Patients suffering acute injury with serious bleeding historically don’t do well. But a recent study is showing that if these same patients were to receive a cheap, readily available drug that is easily administered in the pre-hospital setting, potentially tens of thousands of lives could be saved every year.
A Professor of Epidemiology at the London School of Hygiene and Tropical Medicine, Dr Ian Roberts, has published the results of a study showing that early administration of a drug called TXA (tranexamic acid) to these patients does indeed save lives, with no evidence of adverse effects or clotting.
The CRASH-2 trial was a large, randomized study involving more than 20,000 adult patients in 274 hospitals across 40 countries, and is the first pre-hospital trial of TXA. Smaller trials have shown the drug reduces bleeding in patients undergoing major surgery.
------------
Questions on the material -
A) Using the article on tranexamic acid, explain why giving TXA early to patients with acute injury and serious bleeding could save tens of thousands of lives every year.
B) Continue the article on the TXA trial from its last sentence.

Items listed in a dataset -
------------
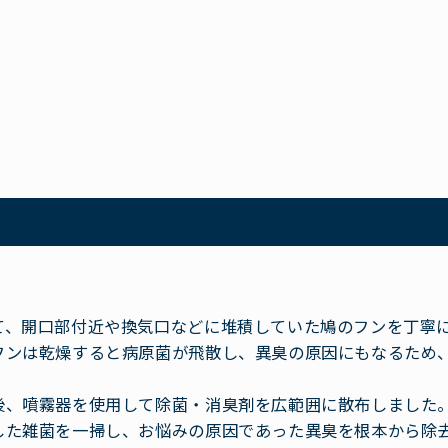
て、開口部付近や換気口などに堆積していた鳩のフンを丁寧
フンは乾燥すると病原菌が飛散し、異臭の原因にもなるため
後、噴霧器を使用して除菌・消臭剤を広範囲に散布しました
した雑菌を一掃し、お悩みの原因であった異臭を根本から除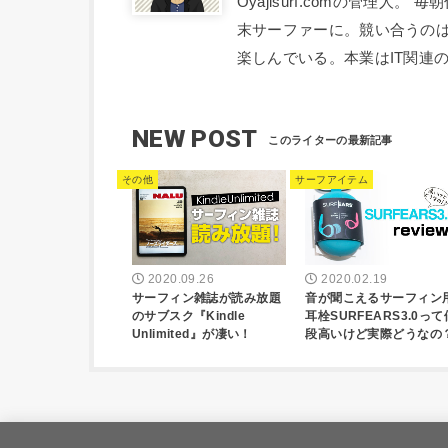
Oyajisurf.comの管理
末サーファーに。競い合うの
楽しんでいる。本業はIT関連
NEW POST
その他
サーフアイテム
2020.09.26
2020.02.19
サーフィン雑誌が読み放題
音が聞こえるサーフィン
のサブスク『Kindle
耳栓SURFEARS3.0って
Unlimited』が凄い！
段高いけど実際どうなの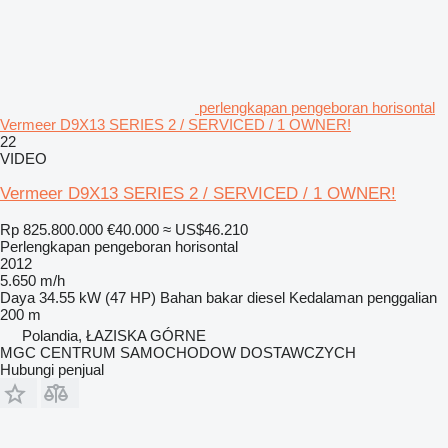
perlengkapan pengeboran horisontal
Vermeer D9X13 SERIES 2 / SERVICED / 1 OWNER!
22
VIDEO
Vermeer D9X13 SERIES 2 / SERVICED / 1 OWNER!
Rp 825.800.000
€40.000
≈ US$46.210
Perlengkapan pengeboran horisontal
2012
5.650 m/h
Daya
34.55 kW (47 HP)
Bahan bakar
diesel
Kedalaman penggalian
200 m
Polandia, ŁAZISKA GÓRNE
MGC CENTRUM SAMOCHODOW DOSTAWCZYCH
Hubungi penjual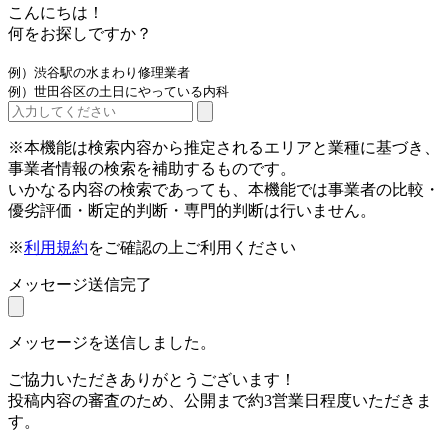
こんにちは！
何をお探しですか？
例）渋谷駅の水まわり修理業者
例）世田谷区の土日にやっている内科
※本機能は検索内容から推定されるエリアと業種に基づき、
事業者情報の検索を補助するものです。
いかなる内容の検索であっても、本機能では事業者の比較・
優劣評価・断定的判断・専門的判断は行いません。
※
利用規約
をご確認の上ご利用ください
メッセージ送信完了
メッセージを送信しました。
ご協力いただきありがとうございます！
投稿内容の審査のため、公開まで約3営業日程度いただきま
す。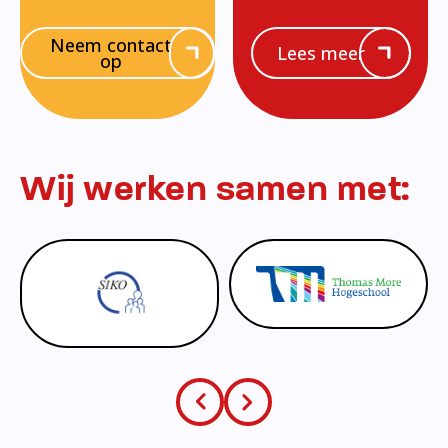
Neem contact
Lees meer
op
Wij werken samen met: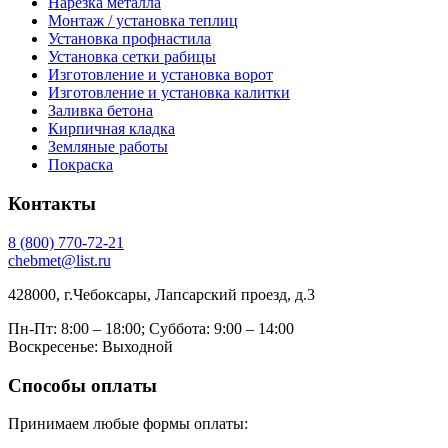
Нарезка металла
Монтаж / установка теплиц
Установка профнастила
Установка сетки рабицы
Изготовление и установка ворот
Изготовление и установка калитки
Заливка бетона
Кирпичная кладка
Земляные работы
Покраска
Контакты
8
(800)
770-72-21
chebmet@list.ru
428000, г.Чебоксары, Лапсарский проезд, д.3
Пн-Пт: 8:00 – 18:00;
Суббота: 9:00 – 14:00
Воскресенье: Выходной
Способы оплаты
Принимаем любые формы оплаты: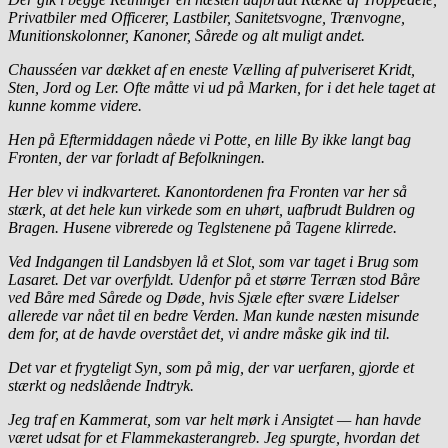
Privatbiler med Officerer, Lastbiler, Sanitetsvogne, Trænvogne,
Munitionskolonner, Kanoner, Sårede og alt muligt andet.
Chausséen var dækket af en eneste Vælling af pulveriseret Kridt,
Sten, Jord og Ler. Ofte måtte vi ud på Marken, for i det hele taget at
kunne komme videre.
Hen på Eftermiddagen nåede vi Potte, en lille By ikke langt bag
Fronten, der var forladt af Befolkningen.
Her blev vi indkvarteret. Kanontordenen fra Fronten var her så
stærk, at det hele kun virkede som en uhørt, uafbrudt Buldren og
Bragen. Husene vibrerede og Teglstenene på Tagene klirrede.
Ved Indgangen til Landsbyen lå et Slot, som var taget i Brug som
Lasaret. Det var overfyldt. Udenfor på et større Terræn stod Båre
ved Båre med Sårede og Døde, hvis Sjæle efter svære Lidelser
allerede var nået til en bedre Verden. Man kunde næsten misunde
dem for, at de havde overstået det, vi andre måske gik ind til.
Det var et frygteligt Syn, som på mig, der var uerfaren, gjorde et
stærkt og nedslående Indtryk.
Jeg traf en Kammerat, som var helt mørk i Ansigtet — han havde
været udsat for et Flammekasterangreb. Jeg spurgte, hvordan det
------------
Answers given -
A) Such patients historically do poorly. The CRASH-2 study found that early TXA saves lives without evidence of adverse effects or clotting. The drug is also cheap, readily available and easily administered in the pre-hospital setting.

B)
For those between five years and 45 years, trauma is second only to HIV/AIDS as the leading cause of death. Dr. Roberts estimates some 600,000 trauma patients die from uncontrolled bleeding annually. In the CRASH-2 study, a one-gram dose of TXA improved survival rates by 15%. By these figures, the number of annual trauma-related deaths could theoretically be reduced by 90,000.
TXA is a readily available, off-patent drug costing $2.50 or less per gram.